- Task item -
Among the entries below, how many lines include "delay"? Give the number alone.

- Records to use -

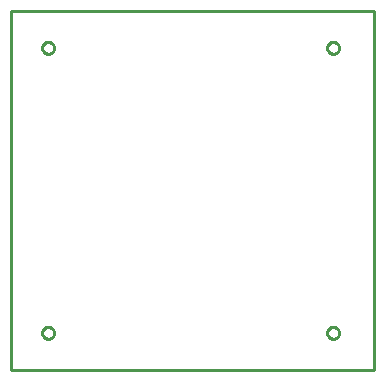
<source format=gbr>
G04 EAGLE Gerber RS-274X export*
G75*
%MOMM*%
%FSLAX34Y34*%
%LPD*%
%IN*%
%IPPOS*%
%AMOC8*
5,1,8,0,0,1.08239X$1,22.5*%
G01*
%ADD10C,0.254000*%


D10*
X0Y0D02*
X307850Y0D01*
X307850Y304700D01*
X0Y304700D01*
X0Y0D01*
X36750Y272769D02*
X36687Y272211D01*
X36562Y271664D01*
X36377Y271134D01*
X36133Y270628D01*
X35834Y270152D01*
X35484Y269713D01*
X35087Y269316D01*
X34648Y268966D01*
X34172Y268667D01*
X33666Y268423D01*
X33136Y268238D01*
X32589Y268113D01*
X32031Y268050D01*
X31469Y268050D01*
X30911Y268113D01*
X30364Y268238D01*
X29834Y268423D01*
X29328Y268667D01*
X28852Y268966D01*
X28413Y269316D01*
X28016Y269713D01*
X27666Y270152D01*
X27367Y270628D01*
X27123Y271134D01*
X26938Y271664D01*
X26813Y272211D01*
X26750Y272769D01*
X26750Y273331D01*
X26813Y273889D01*
X26938Y274436D01*
X27123Y274966D01*
X27367Y275472D01*
X27666Y275948D01*
X28016Y276387D01*
X28413Y276784D01*
X28852Y277134D01*
X29328Y277433D01*
X29834Y277677D01*
X30364Y277862D01*
X30911Y277987D01*
X31469Y278050D01*
X32031Y278050D01*
X32589Y277987D01*
X33136Y277862D01*
X33666Y277677D01*
X34172Y277433D01*
X34648Y277134D01*
X35087Y276784D01*
X35484Y276387D01*
X35834Y275948D01*
X36133Y275472D01*
X36377Y274966D01*
X36562Y274436D01*
X36687Y273889D01*
X36750Y273331D01*
X36750Y272769D01*
X36750Y31469D02*
X36687Y30911D01*
X36562Y30364D01*
X36377Y29834D01*
X36133Y29328D01*
X35834Y28852D01*
X35484Y28413D01*
X35087Y28016D01*
X34648Y27666D01*
X34172Y27367D01*
X33666Y27123D01*
X33136Y26938D01*
X32589Y26813D01*
X32031Y26750D01*
X31469Y26750D01*
X30911Y26813D01*
X30364Y26938D01*
X29834Y27123D01*
X29328Y27367D01*
X28852Y27666D01*
X28413Y28016D01*
X28016Y28413D01*
X27666Y28852D01*
X27367Y29328D01*
X27123Y29834D01*
X26938Y30364D01*
X26813Y30911D01*
X26750Y31469D01*
X26750Y32031D01*
X26813Y32589D01*
X26938Y33136D01*
X27123Y33666D01*
X27367Y34172D01*
X27666Y34648D01*
X28016Y35087D01*
X28413Y35484D01*
X28852Y35834D01*
X29328Y36133D01*
X29834Y36377D01*
X30364Y36562D01*
X30911Y36687D01*
X31469Y36750D01*
X32031Y36750D01*
X32589Y36687D01*
X33136Y36562D01*
X33666Y36377D01*
X34172Y36133D01*
X34648Y35834D01*
X35087Y35484D01*
X35484Y35087D01*
X35834Y34648D01*
X36133Y34172D01*
X36377Y33666D01*
X36562Y33136D01*
X36687Y32589D01*
X36750Y32031D01*
X36750Y31469D01*
X278050Y31469D02*
X277987Y30911D01*
X277862Y30364D01*
X277677Y29834D01*
X277433Y29328D01*
X277134Y28852D01*
X276784Y28413D01*
X276387Y28016D01*
X275948Y27666D01*
X275472Y27367D01*
X274966Y27123D01*
X274436Y26938D01*
X273889Y26813D01*
X273331Y26750D01*
X272769Y26750D01*
X272211Y26813D01*
X271664Y26938D01*
X271134Y27123D01*
X270628Y27367D01*
X270152Y27666D01*
X269713Y28016D01*
X269316Y28413D01*
X268966Y28852D01*
X268667Y29328D01*
X268423Y29834D01*
X268238Y30364D01*
X268113Y30911D01*
X268050Y31469D01*
X268050Y32031D01*
X268113Y32589D01*
X268238Y33136D01*
X268423Y33666D01*
X268667Y34172D01*
X268966Y34648D01*
X269316Y35087D01*
X269713Y35484D01*
X270152Y35834D01*
X270628Y36133D01*
X271134Y36377D01*
X271664Y36562D01*
X272211Y36687D01*
X272769Y36750D01*
X273331Y36750D01*
X273889Y36687D01*
X274436Y36562D01*
X274966Y36377D01*
X275472Y36133D01*
X275948Y35834D01*
X276387Y35484D01*
X276784Y35087D01*
X277134Y34648D01*
X277433Y34172D01*
X277677Y33666D01*
X277862Y33136D01*
X277987Y32589D01*
X278050Y32031D01*
X278050Y31469D01*
X278050Y272769D02*
X277987Y272211D01*
X277862Y271664D01*
X277677Y271134D01*
X277433Y270628D01*
X277134Y270152D01*
X276784Y269713D01*
X276387Y269316D01*
X275948Y268966D01*
X275472Y268667D01*
X274966Y268423D01*
X274436Y268238D01*
X273889Y268113D01*
X273331Y268050D01*
X272769Y268050D01*
X272211Y268113D01*
X271664Y268238D01*
X271134Y268423D01*
X270628Y268667D01*
X270152Y268966D01*
X269713Y269316D01*
X269316Y269713D01*
X268966Y270152D01*
X268667Y270628D01*
X268423Y271134D01*
X268238Y271664D01*
X268113Y272211D01*
X268050Y272769D01*
X268050Y273331D01*
X268113Y273889D01*
X268238Y274436D01*
X268423Y274966D01*
X268667Y275472D01*
X268966Y275948D01*
X269316Y276387D01*
X269713Y276784D01*
X270152Y277134D01*
X270628Y277433D01*
X271134Y277677D01*
X271664Y277862D01*
X272211Y277987D01*
X272769Y278050D01*
X273331Y278050D01*
X273889Y277987D01*
X274436Y277862D01*
X274966Y277677D01*
X275472Y277433D01*
X275948Y277134D01*
X276387Y276784D01*
X276784Y276387D01*
X277134Y275948D01*
X277433Y275472D01*
X277677Y274966D01*
X277862Y274436D01*
X277987Y273889D01*
X278050Y273331D01*
X278050Y272769D01*
M02*

</source>
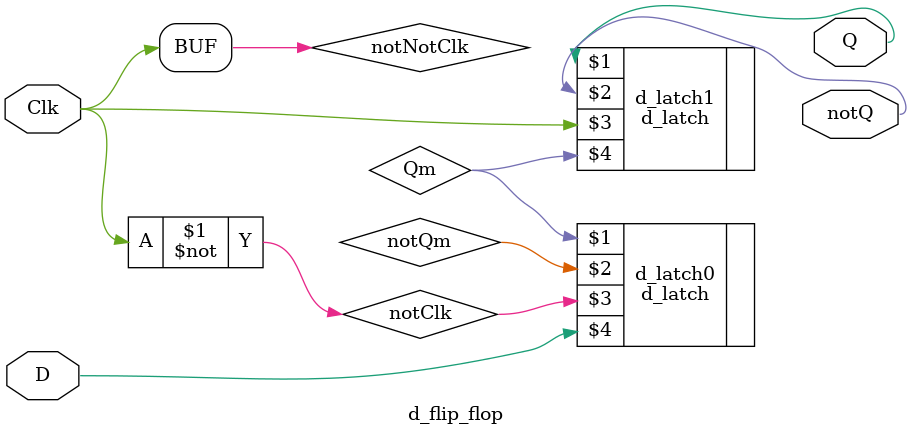
<source format=v>
`timescale 1ns / 1ps //delay unit is 1ns
`default_nettype none

module d_flip_flop(Q, notQ, Clk, D);
    //declare all ports
    output wire Q, notQ; //outputs of slave latch
    input wire Clk, D;
    
    /*intermediate nets*/
    wire notClk, notNotClk;
    wire Qm; //output of master latch
    //notQm is used in instantiation
    //but left unconnected
    wire notQm;
    
    //instantiate the NOT gates, add 2ns delay
    not #2 not0(notClk, Clk);
    not #2 not1(notNotClk, notClk);
    
    //instantiate the D-latches
    d_latch d_latch0(Qm, notQm, notClk, D);
    d_latch d_latch1(Q, notQ, notNotClk, Qm);

endmodule
</source>
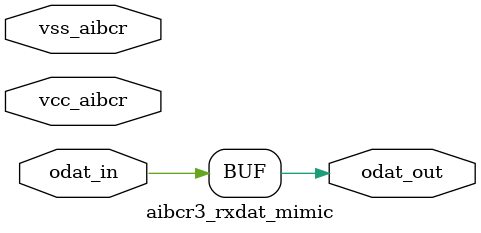
<source format=v>
module aibcr3_rxdat_mimic (
	input wire odat_in,
	input wire vcc_aibcr,
	input wire vss_aibcr,
	output wire odat_out
);

	assign odat_out = odat_in;

endmodule

</source>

- Task output -
2